Reviewed by John E. Baur, Professor of History, San Fernando Valley State College. Author of three books and several articles on California and the West, Dr. Baur received his A.B., M.A., and Ph.D. degrees from U.C.L.A.

This little book, dealing with several historic adobes of San Gabriel and Santa Barbara, evolved from Florence Slocum Wilson’s talks before the Colonial Dames of America. To present historically Las Tunas adobe, El Molino Viejo, Rancho Santa Anita, the Flores adobe, the González Ramírez house, and Los Cerritos, the author searched archives, interviewed descendants of early California families, and used reliable secondary works. The result is an informal and anecdotal, yet factual, account of Spanish and Mexican eras. Her brief sketches of mission and ranch life, though colorful, avoid an excess of legend, for, as she found, facts about pioneer California are more dramatic than is fable.

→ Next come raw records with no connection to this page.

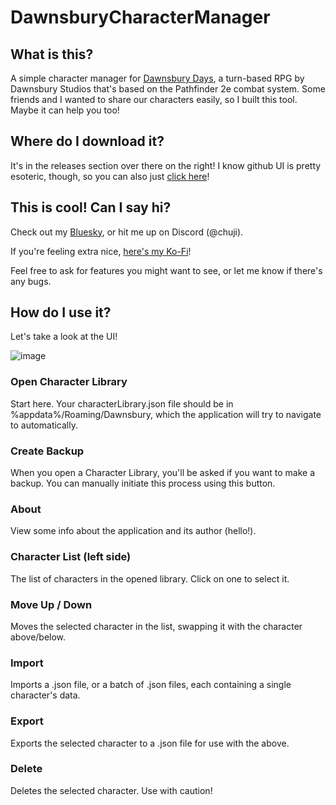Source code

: # DawnsburyCharacterManager

## What is this?
A simple character manager for [Dawnsbury Days](https://store.steampowered.com/app/2693730/Dawnsbury_Days/), a turn-based RPG by Dawnsbury Studios that's based on the Pathfinder 2e combat system.
Some friends and I wanted to share our characters easily, so I built this tool. Maybe it can help you too!

## Where do I download it?
It's in the releases section over there on the right! I know github UI is pretty esoteric, though, so you can also just [click here](https://github.com/Choojermelon/DawnsburyCharacterManager/releases)!

## This is cool! Can I say hi?
Check out my [Bluesky](https://bsky.app/profile/chuji.bsky.social), or hit me up on Discord (@chuji).

If you're feeling extra nice, [here's my Ko-Fi](https://ko-fi.com/chuji)!

Feel free to ask for features you might want to see, or let me know if there's any bugs.

## How do I use it?
Let's take a look at the UI!

![image](https://github.com/user-attachments/assets/ec2eb151-fbe6-43c4-8e27-4180259a1f8a)

### Open Character Library
Start here. Your characterLibrary.json file should be in %appdata%/Roaming/Dawnsbury, which the application will try to navigate to automatically.

### Create Backup
When you open a Character Library, you'll be asked if you want to make a backup. You can manually initiate this process using this button.

### About
View some info about the application and its author (hello!).

### Character List (left side)
The list of characters in the opened library. Click on one to select it.

### Move Up / Down
Moves the selected character in the list, swapping it with the character above/below.

### Import
Imports a .json file, or a batch of .json files, each containing a single character's data.

### Export
Exports the selected character to a .json file for use with the above.

### Delete
Deletes the selected character. Use with caution!
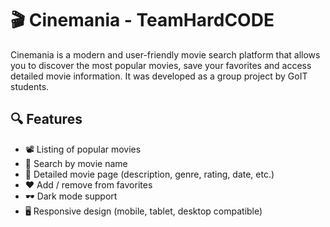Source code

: # 🎬 Cinemania - TeamHardCODE

Cinemania is a modern and user-friendly movie search platform that allows you to discover the most popular movies, save your favorites and access detailed movie information. It was developed as a group project by GoIT students.

## 🔍 Features

- 📽️ Listing of popular movies
- 🔎 Search by movie name
- 📄 Detailed movie page (description, genre, rating, date, etc.)
- ❤️ Add / remove from favorites
- 🕶️ Dark mode support
- 🖥️ Responsive design (mobile, tablet, desktop compatible)
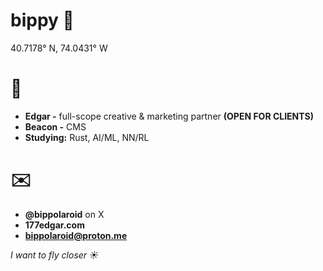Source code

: # bippy 🚬
40.7178° N, 74.0431° W

# 🚀
- **Edgar -** full-scope creative & marketing partner **(OPEN FOR CLIENTS)**
- **Beacon -** CMS
- **Studying:** Rust, AI/ML, NN/RL

# ✉️
- **@bippolaroid** on X
- **177edgar.com**
- **bippolaroid@proton.me**

*I want to fly closer ☀️*


<!---
bippolaroid/bippolaroid is a ✨ special ✨ repository because its `README.md` (this file) appears on your GitHub profile.
You can click the Preview link to take a look at your changes.
--->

As often occurs when one generalizes, several errors have appeared, for example, the statement that gold was found in 1848 at Sutter’s Fort. There are a few unnecessary repetitions, such as the restatement that Mexican California homes lacked fireplaces. Some of the less quaint and cogent quotations might have been paraphrased, since the author could probably have worded them more effectively than did the original. On some occasions, lesser-known personages noted or quoted could have been more fully identified via footnotes without turning away even the most casual reader. Since this work will guide visitors of these early homes, maps locating them and indicating the vastness of their former holdings would have been useful.

Excellent photographs add to a readable narrative. Unfortunately, San Diegans will
not find their favorite adobes here, although Florence Wilson has captured the pre-1848
epoch which also typified their more southern region.